Grade 3/4 mucositis was 36.2% in the induction arm, 31.7% in the cisplatin arm, and 44.6% in the cetuximab arm. Rates of hematologic toxicity were higher in the cisplatin arm: anemia was 13.7% compared with 0.0% in the cetuximab arm; neutropenia was 4.9% vs 1.0%, respectively; febrile neutropenia was 3.9% vs 1.0%; and thrombocytopenia was 1.5% versus 0.0%.

At a median follow-up of 36 months, locoregional control was 55.6% (95% CI, 48.2-62.4) in the cisplatin arm and 50.1% (42.5-57.2) in the cetuximab arm.

Overall current status of the 519 patients who underwent induction therapy are 269 deaths; of the 250 who remain alive (data missing for 17), 158 have had a complete response; 39, a partial response; 8, stable disease; 24, disease progression; and 4 were not evaluable.
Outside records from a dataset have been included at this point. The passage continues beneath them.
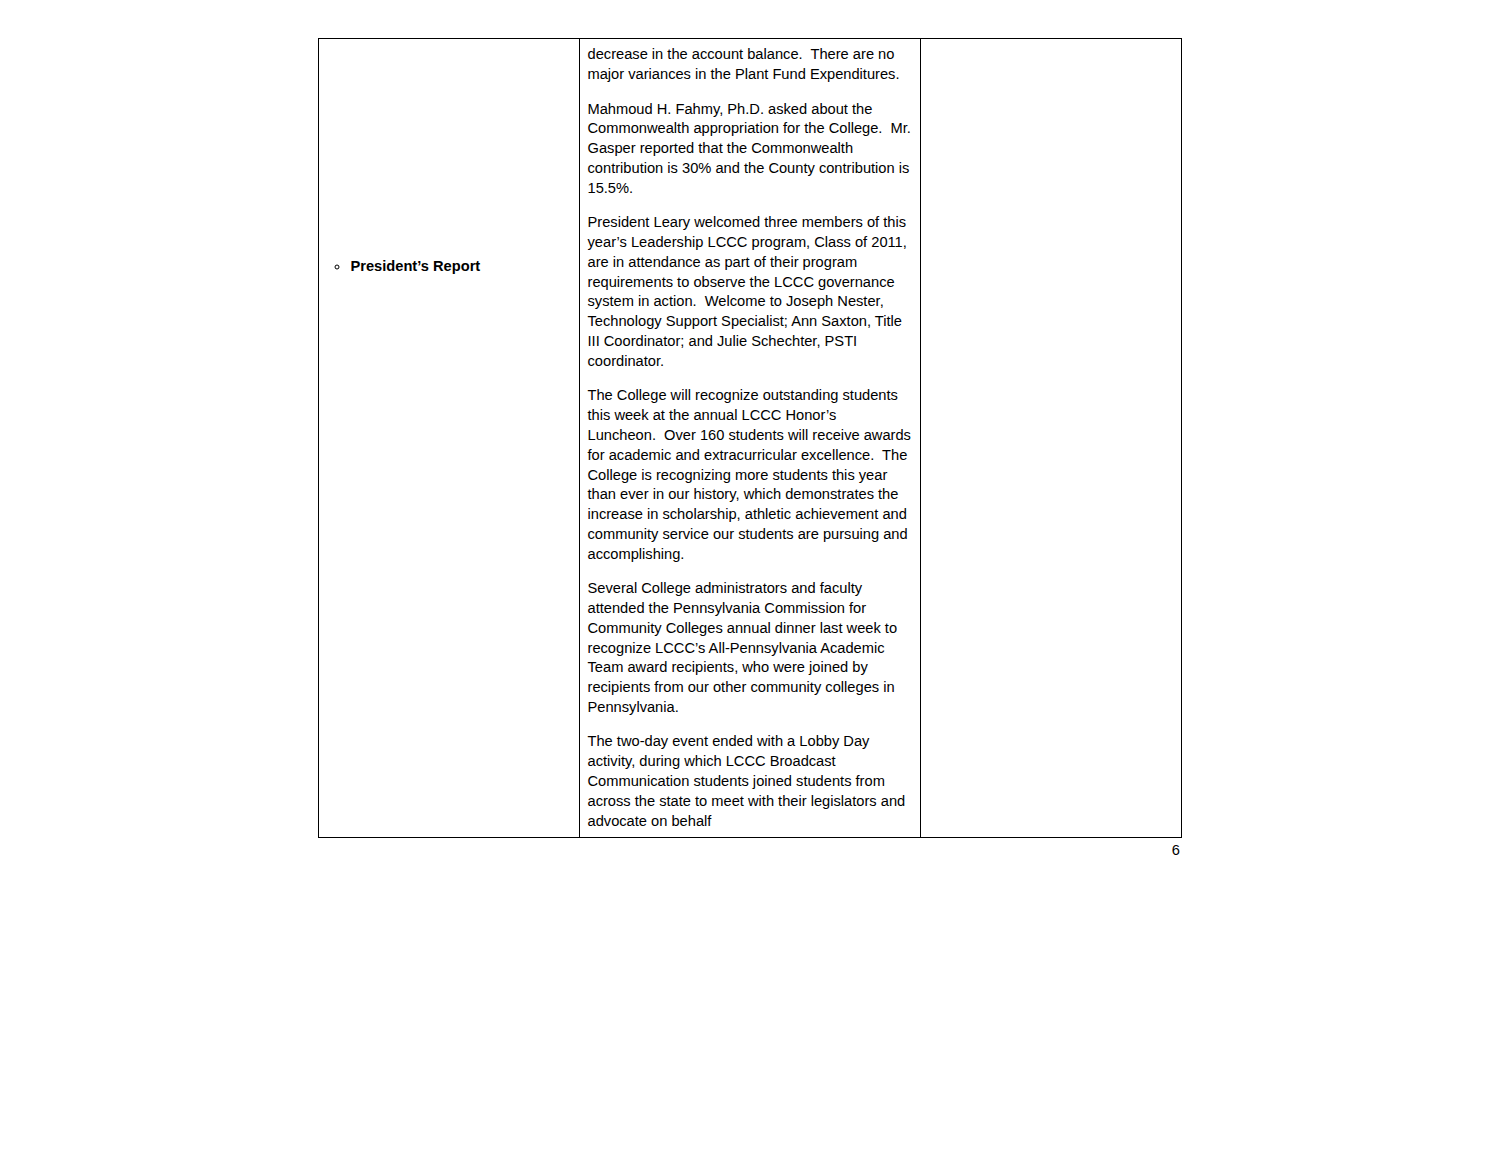| President’s Report | decrease in the account balance. There are no major variances in the Plant Fund Expenditures. Mahmoud H. Fahmy, Ph.D. asked about the Commonwealth appropriation for the College. Mr. Gasper reported that the Commonwealth contribution is 30% and the County contribution is 15.5%. President Leary welcomed three members of this year’s Leadership LCCC program, Class of 2011, are in attendance as part of their program requirements to observe the LCCC governance system in action. Welcome to Joseph Nester, Technology Support Specialist; Ann Saxton, Title III Coordinator; and Julie Schechter, PSTI coordinator. The College will recognize outstanding students this week at the annual LCCC Honor’s Luncheon. Over 160 students will receive awards for academic and extracurricular excellence. The College is recognizing more students this year than ever in our history, which demonstrates the increase in scholarship, athletic achievement and community service our students are pursuing and accomplishing. Several College administrators and faculty attended the Pennsylvania Commission for Community Colleges annual dinner last week to recognize LCCC’s All-Pennsylvania Academic Team award recipients, who were joined by recipients from our other community colleges in Pennsylvania. The two-day event ended with a Lobby Day activity, during which LCCC Broadcast Communication students joined students from across the state to meet with their legislators and advocate on behalf | |
6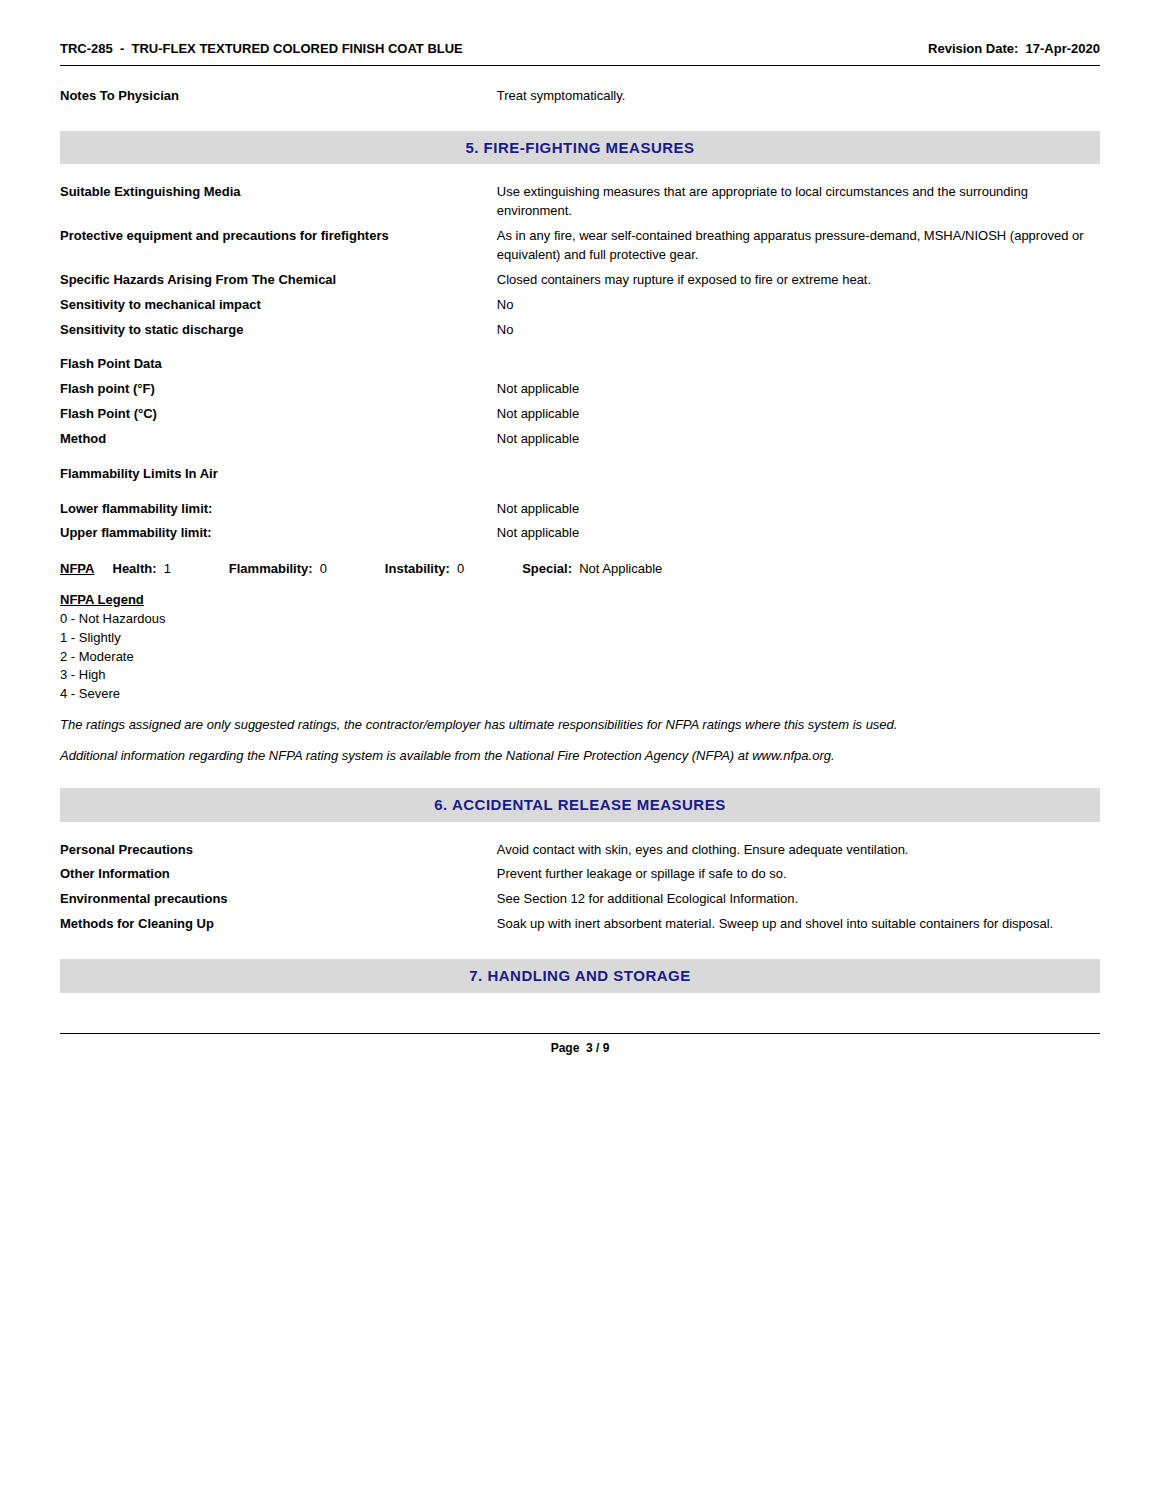TRC-285 - TRU-FLEX TEXTURED COLORED FINISH COAT BLUE
Revision Date: 17-Apr-2020
| Notes To Physician | Treat symptomatically. |
5. FIRE-FIGHTING MEASURES
| Suitable Extinguishing Media | Use extinguishing measures that are appropriate to local circumstances and the surrounding environment. |
| Protective equipment and precautions for firefighters | As in any fire, wear self-contained breathing apparatus pressure-demand, MSHA/NIOSH (approved or equivalent) and full protective gear. |
| Specific Hazards Arising From The Chemical | Closed containers may rupture if exposed to fire or extreme heat. |
| Sensitivity to mechanical impact | No |
| Sensitivity to static discharge | No |
| Flash Point Data | |
| Flash point (°F) | Not applicable |
| Flash Point (°C) | Not applicable |
| Method | Not applicable |
| Flammability Limits In Air | |
| Lower flammability limit: | Not applicable |
| Upper flammability limit: | Not applicable |
NFPA Health: 1 Flammability: 0 Instability: 0 Special: Not Applicable
NFPA Legend
0 - Not Hazardous
1 - Slightly
2 - Moderate
3 - High
4 - Severe
The ratings assigned are only suggested ratings, the contractor/employer has ultimate responsibilities for NFPA ratings where this system is used.
Additional information regarding the NFPA rating system is available from the National Fire Protection Agency (NFPA) at www.nfpa.org.
6. ACCIDENTAL RELEASE MEASURES
| Personal Precautions | Avoid contact with skin, eyes and clothing. Ensure adequate ventilation. |
| Other Information | Prevent further leakage or spillage if safe to do so. |
| Environmental precautions | See Section 12 for additional Ecological Information. |
| Methods for Cleaning Up | Soak up with inert absorbent material. Sweep up and shovel into suitable containers for disposal. |
7. HANDLING AND STORAGE
Page 3 / 9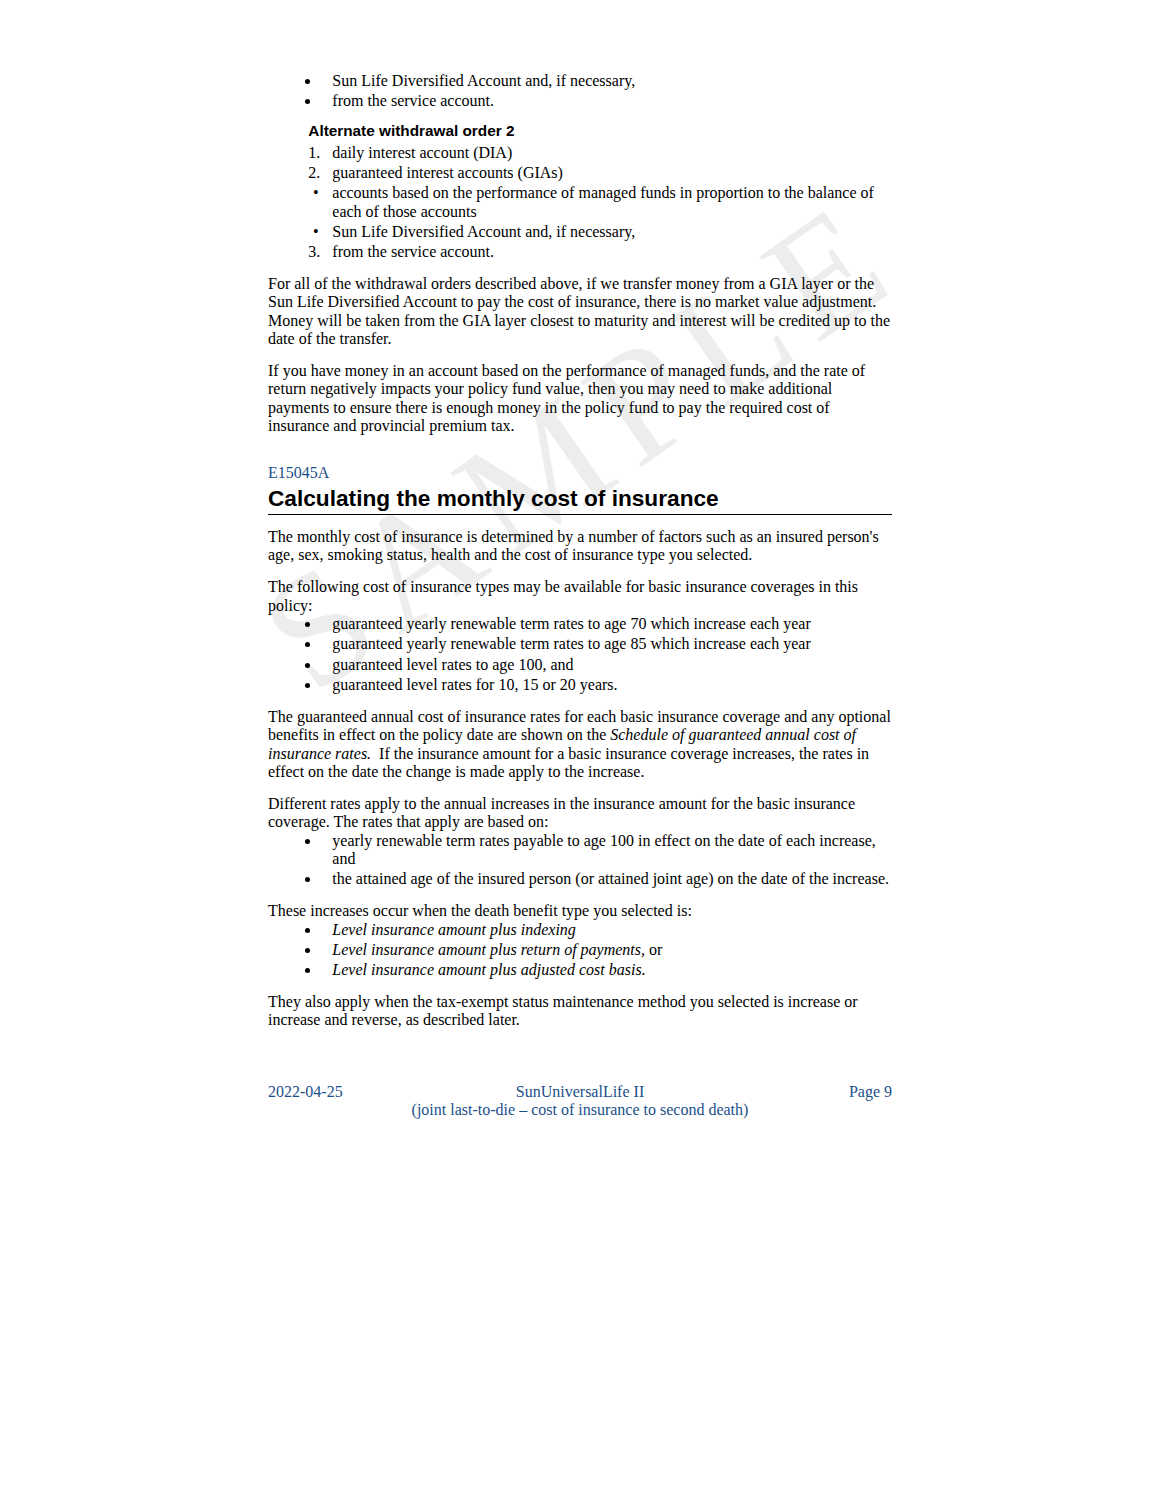SAMPLE
Sun Life Diversified Account and, if necessary,
from the service account.
Alternate withdrawal order 2
1. daily interest account (DIA)
2. guaranteed interest accounts (GIAs)
•accounts based on the performance of managed funds in proportion to the balance of each of those accounts
•Sun Life Diversified Account and, if necessary,
3. from the service account.
For all of the withdrawal orders described above, if we transfer money from a GIA layer or the Sun Life Diversified Account to pay the cost of insurance, there is no market value adjustment. Money will be taken from the GIA layer closest to maturity and interest will be credited up to the date of the transfer.
If you have money in an account based on the performance of managed funds, and the rate of return negatively impacts your policy fund value, then you may need to make additional payments to ensure there is enough money in the policy fund to pay the required cost of insurance and provincial premium tax.
E15045A
Calculating the monthly cost of insurance
The monthly cost of insurance is determined by a number of factors such as an insured person's age, sex, smoking status, health and the cost of insurance type you selected.
The following cost of insurance types may be available for basic insurance coverages in this policy:
guaranteed yearly renewable term rates to age 70 which increase each year
guaranteed yearly renewable term rates to age 85 which increase each year
guaranteed level rates to age 100, and
guaranteed level rates for 10, 15 or 20 years.
The guaranteed annual cost of insurance rates for each basic insurance coverage and any optional benefits in effect on the policy date are shown on the Schedule of guaranteed annual cost of insurance rates. If the insurance amount for a basic insurance coverage increases, the rates in effect on the date the change is made apply to the increase.
Different rates apply to the annual increases in the insurance amount for the basic insurance coverage. The rates that apply are based on:
yearly renewable term rates payable to age 100 in effect on the date of each increase, and
the attained age of the insured person (or attained joint age) on the date of the increase.
These increases occur when the death benefit type you selected is:
Level insurance amount plus indexing
Level insurance amount plus return of payments, or
Level insurance amount plus adjusted cost basis.
They also apply when the tax-exempt status maintenance method you selected is increase or increase and reverse, as described later.
2022-04-25
SunUniversalLife II
Page 9
(joint last-to-die – cost of insurance to second death)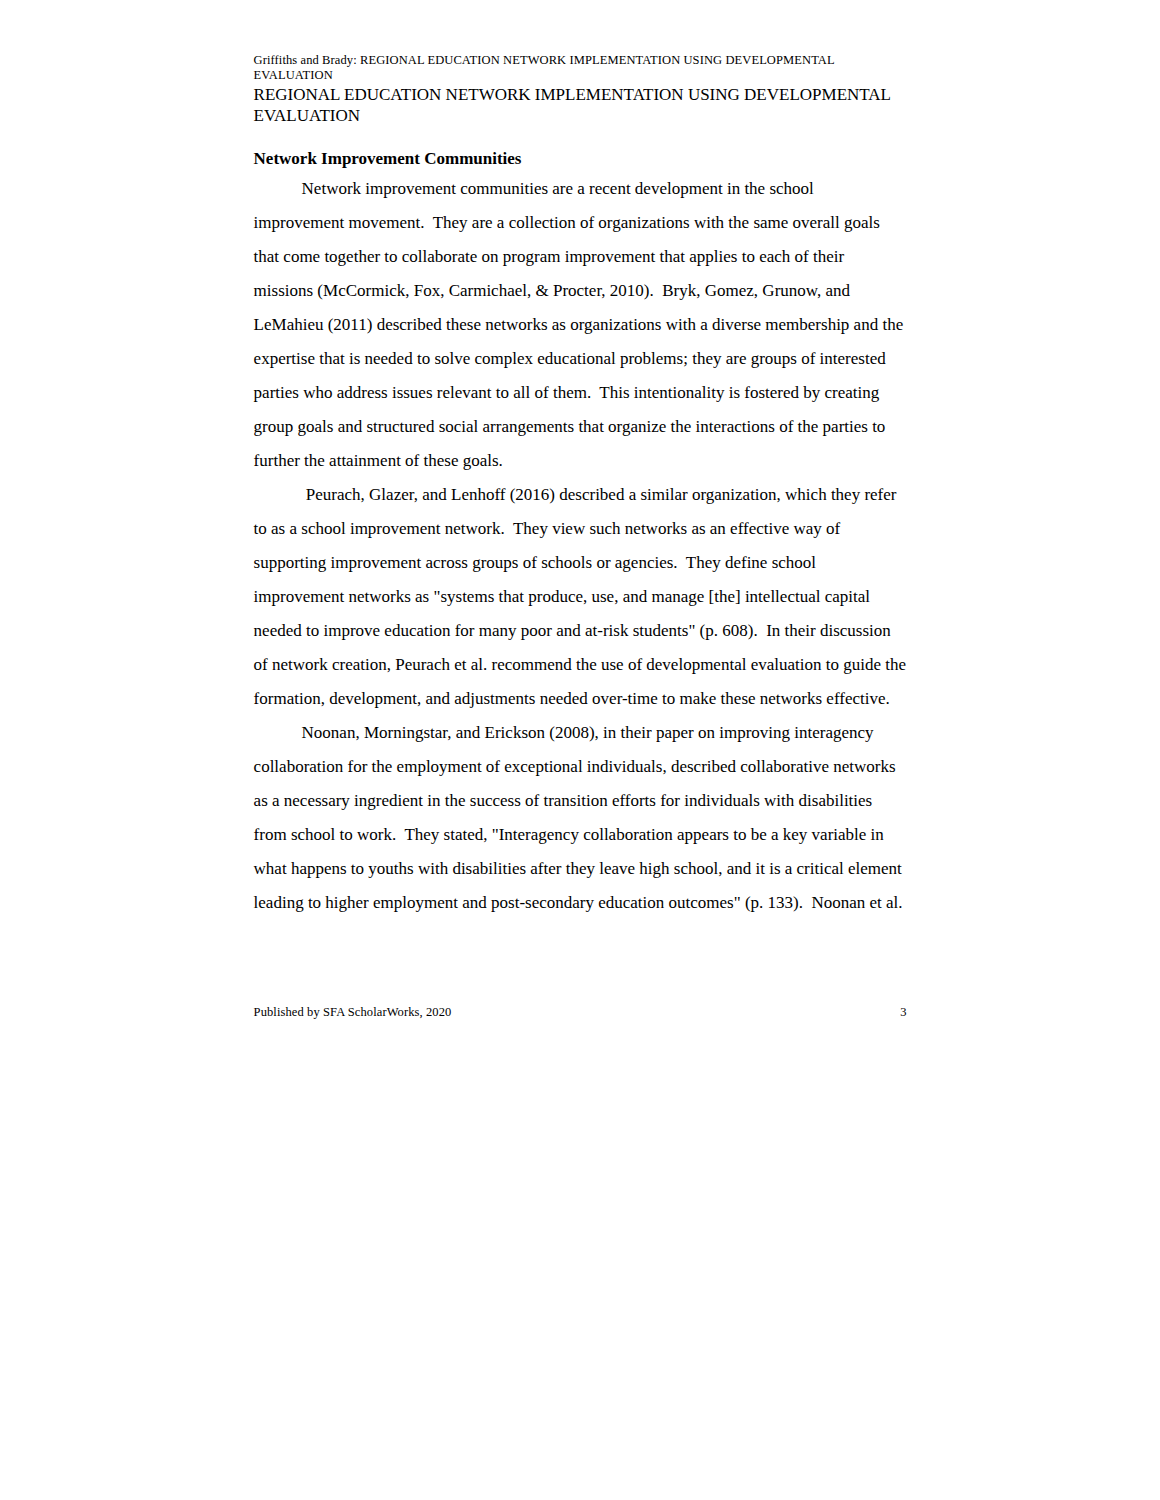Griffiths and Brady: REGIONAL EDUCATION NETWORK IMPLEMENTATION USING DEVELOPMENTAL EVALUATION
REGIONAL EDUCATION NETWORK IMPLEMENTATION USING DEVELOPMENTAL EVALUATION
Network Improvement Communities
Network improvement communities are a recent development in the school improvement movement. They are a collection of organizations with the same overall goals that come together to collaborate on program improvement that applies to each of their missions (McCormick, Fox, Carmichael, & Procter, 2010). Bryk, Gomez, Grunow, and LeMahieu (2011) described these networks as organizations with a diverse membership and the expertise that is needed to solve complex educational problems; they are groups of interested parties who address issues relevant to all of them. This intentionality is fostered by creating group goals and structured social arrangements that organize the interactions of the parties to further the attainment of these goals.
Peurach, Glazer, and Lenhoff (2016) described a similar organization, which they refer to as a school improvement network. They view such networks as an effective way of supporting improvement across groups of schools or agencies. They define school improvement networks as "systems that produce, use, and manage [the] intellectual capital needed to improve education for many poor and at-risk students" (p. 608). In their discussion of network creation, Peurach et al. recommend the use of developmental evaluation to guide the formation, development, and adjustments needed over-time to make these networks effective.
Noonan, Morningstar, and Erickson (2008), in their paper on improving interagency collaboration for the employment of exceptional individuals, described collaborative networks as a necessary ingredient in the success of transition efforts for individuals with disabilities from school to work. They stated, "Interagency collaboration appears to be a key variable in what happens to youths with disabilities after they leave high school, and it is a critical element leading to higher employment and post-secondary education outcomes" (p. 133). Noonan et al.
Published by SFA ScholarWorks, 2020 3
“The possible influence of prognostic factors is still unknown,” Dr. Hitt said, adding that analyses are ongoing.



1. Hitt R, Mesia R, Grau JJ, et al. Randomized phase III trial of induction chemotherapy (ICT) with docetaxel-cisplatin-5fluorouracil (DCF) followed by cisplatin-radiotherapy (CRT) or cetuximab-radiotherapy (CetRT) in patients (pts) with locally advanced unresectable head and neck cancer (LAUHNC). Oral presentation at: 2016 ASCO Annual Meeting; June 3-7, 2016; Chicago, IL.